> **Kaynak metin alıntısı**:
<<<<

931- IV- Yeniçağ Felsefesi (Mi. 16.yy. - 17.yy.):
İngiltere’de tecrübeciliği, kıt’a Avrupasında akılcılığı temel alan bir vasıfta iki ayrı çığır halinde ortaya çıkan bir felsefe devridir. Yalnız dünya hayatını ve menfaatini kazanmayı hedef edinen bu felsefenin karakteristiği; yaşadığımız dünyayı dinden ayrı olarak anlamak, hâdiseleri açıklamak, düşünme ve araştırma metodlarını bulmak, müsbet ilimlere sağlam bir temel hazırlamak ve gelişmelerini sağlayabilmek yolunda sarfedilen gayretlerin mahsulü olmasıdır. Avrupa bu çağdan itibaren müsbet ilim ve teknikte bariz bir şekilde ilerlemeye başlarsa da, maneviyat ve fazilette daha çok gerilemeğe devam etmiştir. Zira maneviyat ve fazilete zıd olarak hayattaki en önemli hedefi, ilim ve teknikle kuvvet kazanarak hâkimiyetini sağlamaktır.
932- V- Yeniçağ Felsefesi (Mi. 18.yy. ve sonrası):
Bir taraftan müsbet ilimlerin kurulup hızla gelişmeye başladığı, büyük keşiflerin ve buluşların yapıldığı, bir taraftan da eski cemiyet nizamlarının ve şekillerinin değiştirilip yenilerinin ortaya çıktığı bu devirde Batı insanı, muvaffakiyetlerinden mağrur, dünyada kendinden daha üstün kuvetin olmadığı zehabına kapılmış ve aklını sanki bütün esrar kapılarını açabilecek üstün bir kudret olarak görme tevehhümü içinde karşımıza çıkar. Alman filozofu Kant, “Aydınlanma Çağı” denen 18.yy.da insanın bu aşırı iddialarıyla hesablaşır. İnsan akıl ve kabiliyetlerinin nelere yetişip nelere yetişemediğini göstermeğe çalışır. İnsan aklının ve iradesinin tenkidini yapar. İnsan aklının ancak maddi dünyanın gerçeklerini, mutlak olarak değil fakat kendi imkân ve ölçüleri içinde, nisbî bir şekilde bilebileceğini, bunun ötesinde vahiy kaynağına dayanmadan mutlak hakikatı bilmek kudretinde olmadığını söyler.
Fakat 19.yy.da gelişen ilmin muvaffakiyetleri ve bunun bilhassa iktisadî hayat ve tekniğe tatbikinde meydana getirdiği inkılap, içtimaî hayatın şekli ve yapısında esaslı değişikliğe yol açmış ve mütefekkirlerin gayretleri bu defa içtimaî hayatta sulh ve adaletin tesisi imkân ve çarelerini araştırmağa yönelmiştir.

>>>>

> **Kayıtlı veriler**:

<<<<

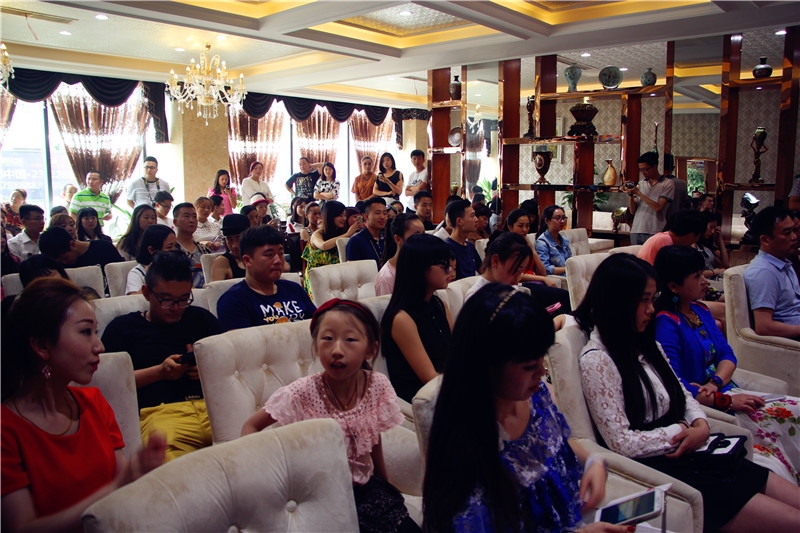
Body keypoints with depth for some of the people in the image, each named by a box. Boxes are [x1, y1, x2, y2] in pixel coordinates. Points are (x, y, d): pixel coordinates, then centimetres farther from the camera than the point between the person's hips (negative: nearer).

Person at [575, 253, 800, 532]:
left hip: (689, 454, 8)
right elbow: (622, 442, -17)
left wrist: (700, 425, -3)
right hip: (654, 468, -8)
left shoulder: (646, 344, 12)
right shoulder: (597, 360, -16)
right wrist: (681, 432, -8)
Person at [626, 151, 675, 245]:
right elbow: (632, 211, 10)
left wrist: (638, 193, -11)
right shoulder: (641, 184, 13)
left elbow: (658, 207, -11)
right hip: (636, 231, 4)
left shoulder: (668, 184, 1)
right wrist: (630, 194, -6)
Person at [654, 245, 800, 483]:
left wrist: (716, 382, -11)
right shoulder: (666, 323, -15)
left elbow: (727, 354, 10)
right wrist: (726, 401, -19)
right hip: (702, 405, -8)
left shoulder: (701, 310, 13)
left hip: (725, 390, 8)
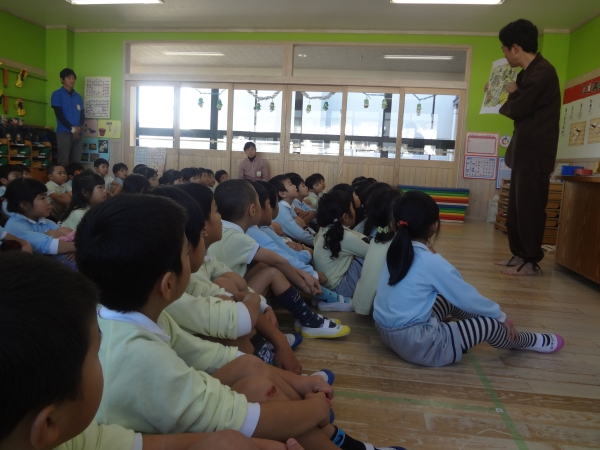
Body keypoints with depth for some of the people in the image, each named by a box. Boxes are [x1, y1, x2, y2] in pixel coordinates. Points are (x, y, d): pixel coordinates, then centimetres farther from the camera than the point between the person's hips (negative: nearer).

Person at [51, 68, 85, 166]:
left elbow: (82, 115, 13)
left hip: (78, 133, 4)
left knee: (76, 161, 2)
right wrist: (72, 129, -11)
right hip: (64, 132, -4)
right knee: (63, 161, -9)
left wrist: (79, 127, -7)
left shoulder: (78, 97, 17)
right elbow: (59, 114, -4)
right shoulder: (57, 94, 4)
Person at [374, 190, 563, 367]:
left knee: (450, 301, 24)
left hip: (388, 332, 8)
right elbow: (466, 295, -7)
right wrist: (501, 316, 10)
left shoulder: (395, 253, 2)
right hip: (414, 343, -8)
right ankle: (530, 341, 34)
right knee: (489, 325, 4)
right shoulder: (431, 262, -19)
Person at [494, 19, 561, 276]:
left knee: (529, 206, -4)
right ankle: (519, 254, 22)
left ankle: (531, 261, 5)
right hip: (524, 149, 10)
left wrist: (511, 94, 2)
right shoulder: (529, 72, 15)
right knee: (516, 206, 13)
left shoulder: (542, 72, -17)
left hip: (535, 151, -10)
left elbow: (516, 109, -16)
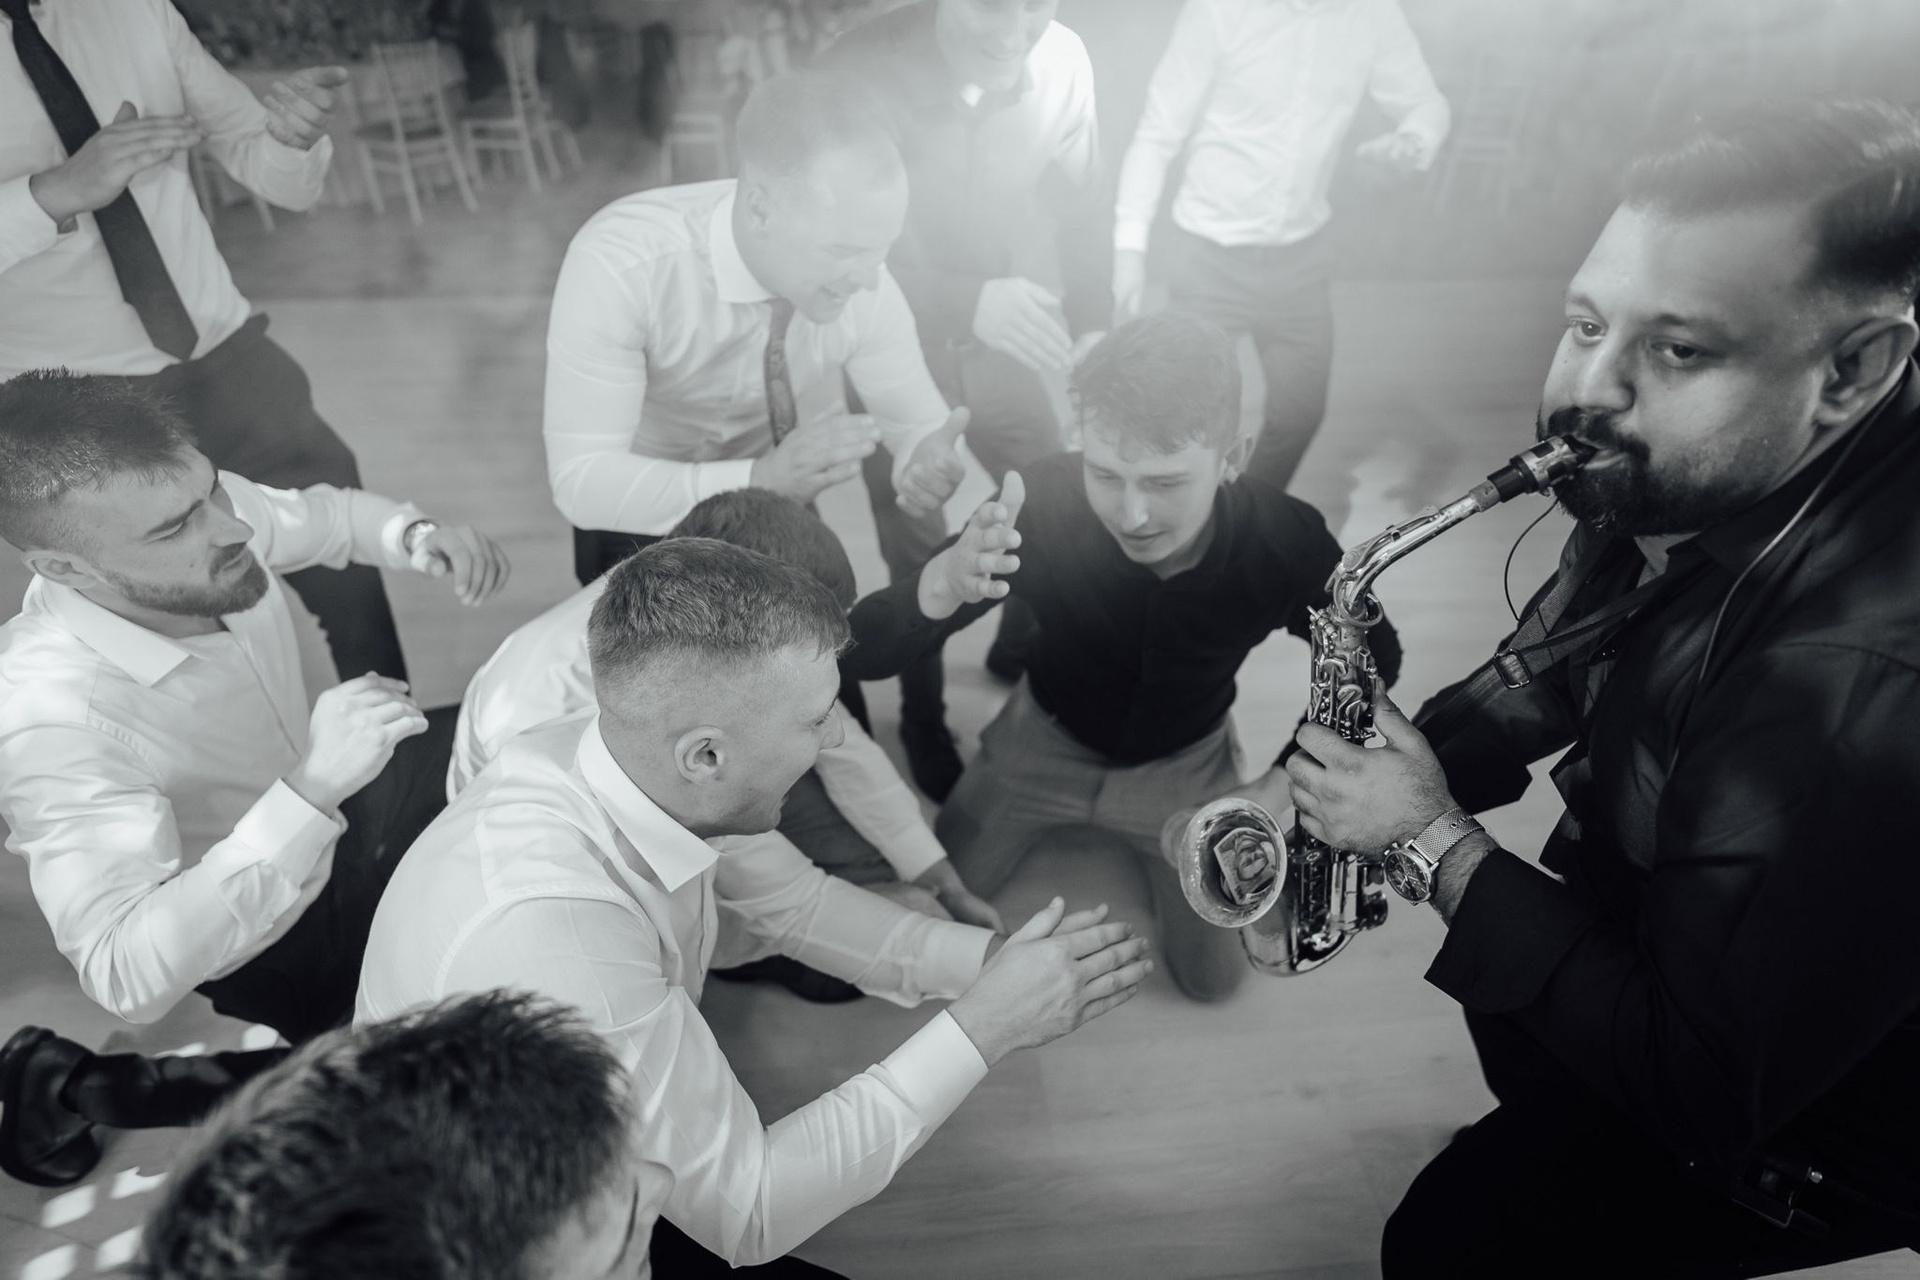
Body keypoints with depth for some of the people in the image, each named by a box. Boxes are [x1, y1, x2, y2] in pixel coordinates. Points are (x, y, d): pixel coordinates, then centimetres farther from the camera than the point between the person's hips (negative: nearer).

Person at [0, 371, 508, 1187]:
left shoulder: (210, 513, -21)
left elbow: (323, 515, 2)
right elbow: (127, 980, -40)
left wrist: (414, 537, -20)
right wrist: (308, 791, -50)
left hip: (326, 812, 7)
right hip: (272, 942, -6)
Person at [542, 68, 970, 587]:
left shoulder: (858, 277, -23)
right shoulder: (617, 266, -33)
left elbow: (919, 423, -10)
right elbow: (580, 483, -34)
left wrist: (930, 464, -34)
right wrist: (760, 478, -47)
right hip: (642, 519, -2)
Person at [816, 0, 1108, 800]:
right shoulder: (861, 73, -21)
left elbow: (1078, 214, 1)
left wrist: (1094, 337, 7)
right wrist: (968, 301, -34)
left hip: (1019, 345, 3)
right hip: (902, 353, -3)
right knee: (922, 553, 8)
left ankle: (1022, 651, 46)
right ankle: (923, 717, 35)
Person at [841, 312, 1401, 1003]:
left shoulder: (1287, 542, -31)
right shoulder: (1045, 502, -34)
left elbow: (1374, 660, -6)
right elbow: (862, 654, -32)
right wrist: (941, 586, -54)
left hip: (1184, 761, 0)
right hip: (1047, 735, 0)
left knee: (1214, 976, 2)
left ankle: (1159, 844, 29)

>>>>

> **Görev listesi**:
1. Kayıtların en başından başlayıp "right elbow: (632, 211, 10)" ifadesini içeren satıra kadar (o satır da dahil) giden satırları yeniden yaz ve bunlarda yalnızca "centimetres" yerine "cm" koy, geri kalan her şeyi değiştirme. Resimleri cevaba alma.
2. Yeniçağ felsefesini anlatan metni kaldığı yerden sürdür.

> **Görev yanıtları**:
1.
Body keypoints with depth for some of the people in the image, each named by a box. Boxes are [x1, y1, x2, y2] in pixel coordinates. Points are (x, y, d): pixel coordinates, then cm farther from the camera than the point between the person's hips (negative: nearer).

Person at [575, 253, 800, 532]:
left hip: (689, 454, 8)
right elbow: (622, 442, -17)
left wrist: (700, 425, -3)
right hip: (654, 468, -8)
left shoulder: (646, 344, 12)
right shoulder: (597, 360, -16)
right wrist: (681, 432, -8)
Person at [626, 151, 675, 245]:
right elbow: (632, 211, 10)

2.
İnkılap ve ihtilaller, sınıfların ve milletlerin mücadelesi, yıkılışlar ve yeniden kuruluşlar, cemiyet hayatındaki hercümerc, ahlâkî ve dinî düşüncelerin sarsılıp zaafa uğradığı bir zaman olan bu asırda, bir taraftan maddeci, bir taraftan maneviyatçı çarpışan düşünceler, içtimaî felsefeye ağırlık vermişlerdir. Sosyoloji ve pisikoloji gibi beşerî ilimler de, bu asırda ortaya çıkmağa başlamıştır. Düşünce sahasındaki derin ve esaslı zıdlaşma, içtimaî ve siyasî nizamda da kendini göstermiştir. Kapitalizm-sosyalizm zıdlaşması, demokrasi ve diktatörlükler arasındaki mücadele, zengin-fakir sınıflar arası mücadele yahut ilerlemiş-geri kalmış milletlerin zıdlaşması, insanlığı tehdit eden harp ve bunun karşısındaki barış çabaları, kısaca insanlığın içine düştüğü bu buhranlı ve çalkantılı çağın felsefesi de adeta buhran felsefesi olmuştur.
Netice olarak hülasa edilirse, ne eski Yunan ve Roma felsefesi ve ne de bunlara dayanan Batı dünyası fikriyatı; insanlığı barışa, huzura, dünyevî ve uhrevî kurtuluşa götürememiş; hayatta keşmekeşe ve her türlü tahakküm ve sınıf mücadelesine, ferdî ve içtimaî egoizme sürüklemiştir.
933- Bugün artık Batının düşünen kafaları, son ümit olarak İslâm’ı görmeğe başlamıştır. Bunun bir bir örnekleri ortaya çıkmaktadır. İslâm dünyası ise sahib olduğu fakat hayli zamandan beri bir dereceye kadar habersiz bulunduğu veya tam sahib çıkamadığı kıymetlerine gittikçe artan bir şuurlanma ile yavaş yavaş yeniden sahib olmaya başlamıştır. Kendini araştırma, kendine dönme, İslâm’a yeniden sarılma faaliyeti kuvvetlenmektedir. Muhtelif İslâm memleketlerinde bu uyanışı temsil eden ve canlandıran cemaatlar gelişmektedir.
Gerek Batıda, gerek Doğudaki bu uyanış ve hareketler, Doğu ve Batı’nın, materyalizm ve mütecaviz dinsizlik cereyanı karşısında güç birliği edeceklerine dair işaretlerdir ve insanlığın tek ümidi olan İslâm istikbalde hükmedecektir. (B.Sami Sağbaş, Felsefe Öğretmeni)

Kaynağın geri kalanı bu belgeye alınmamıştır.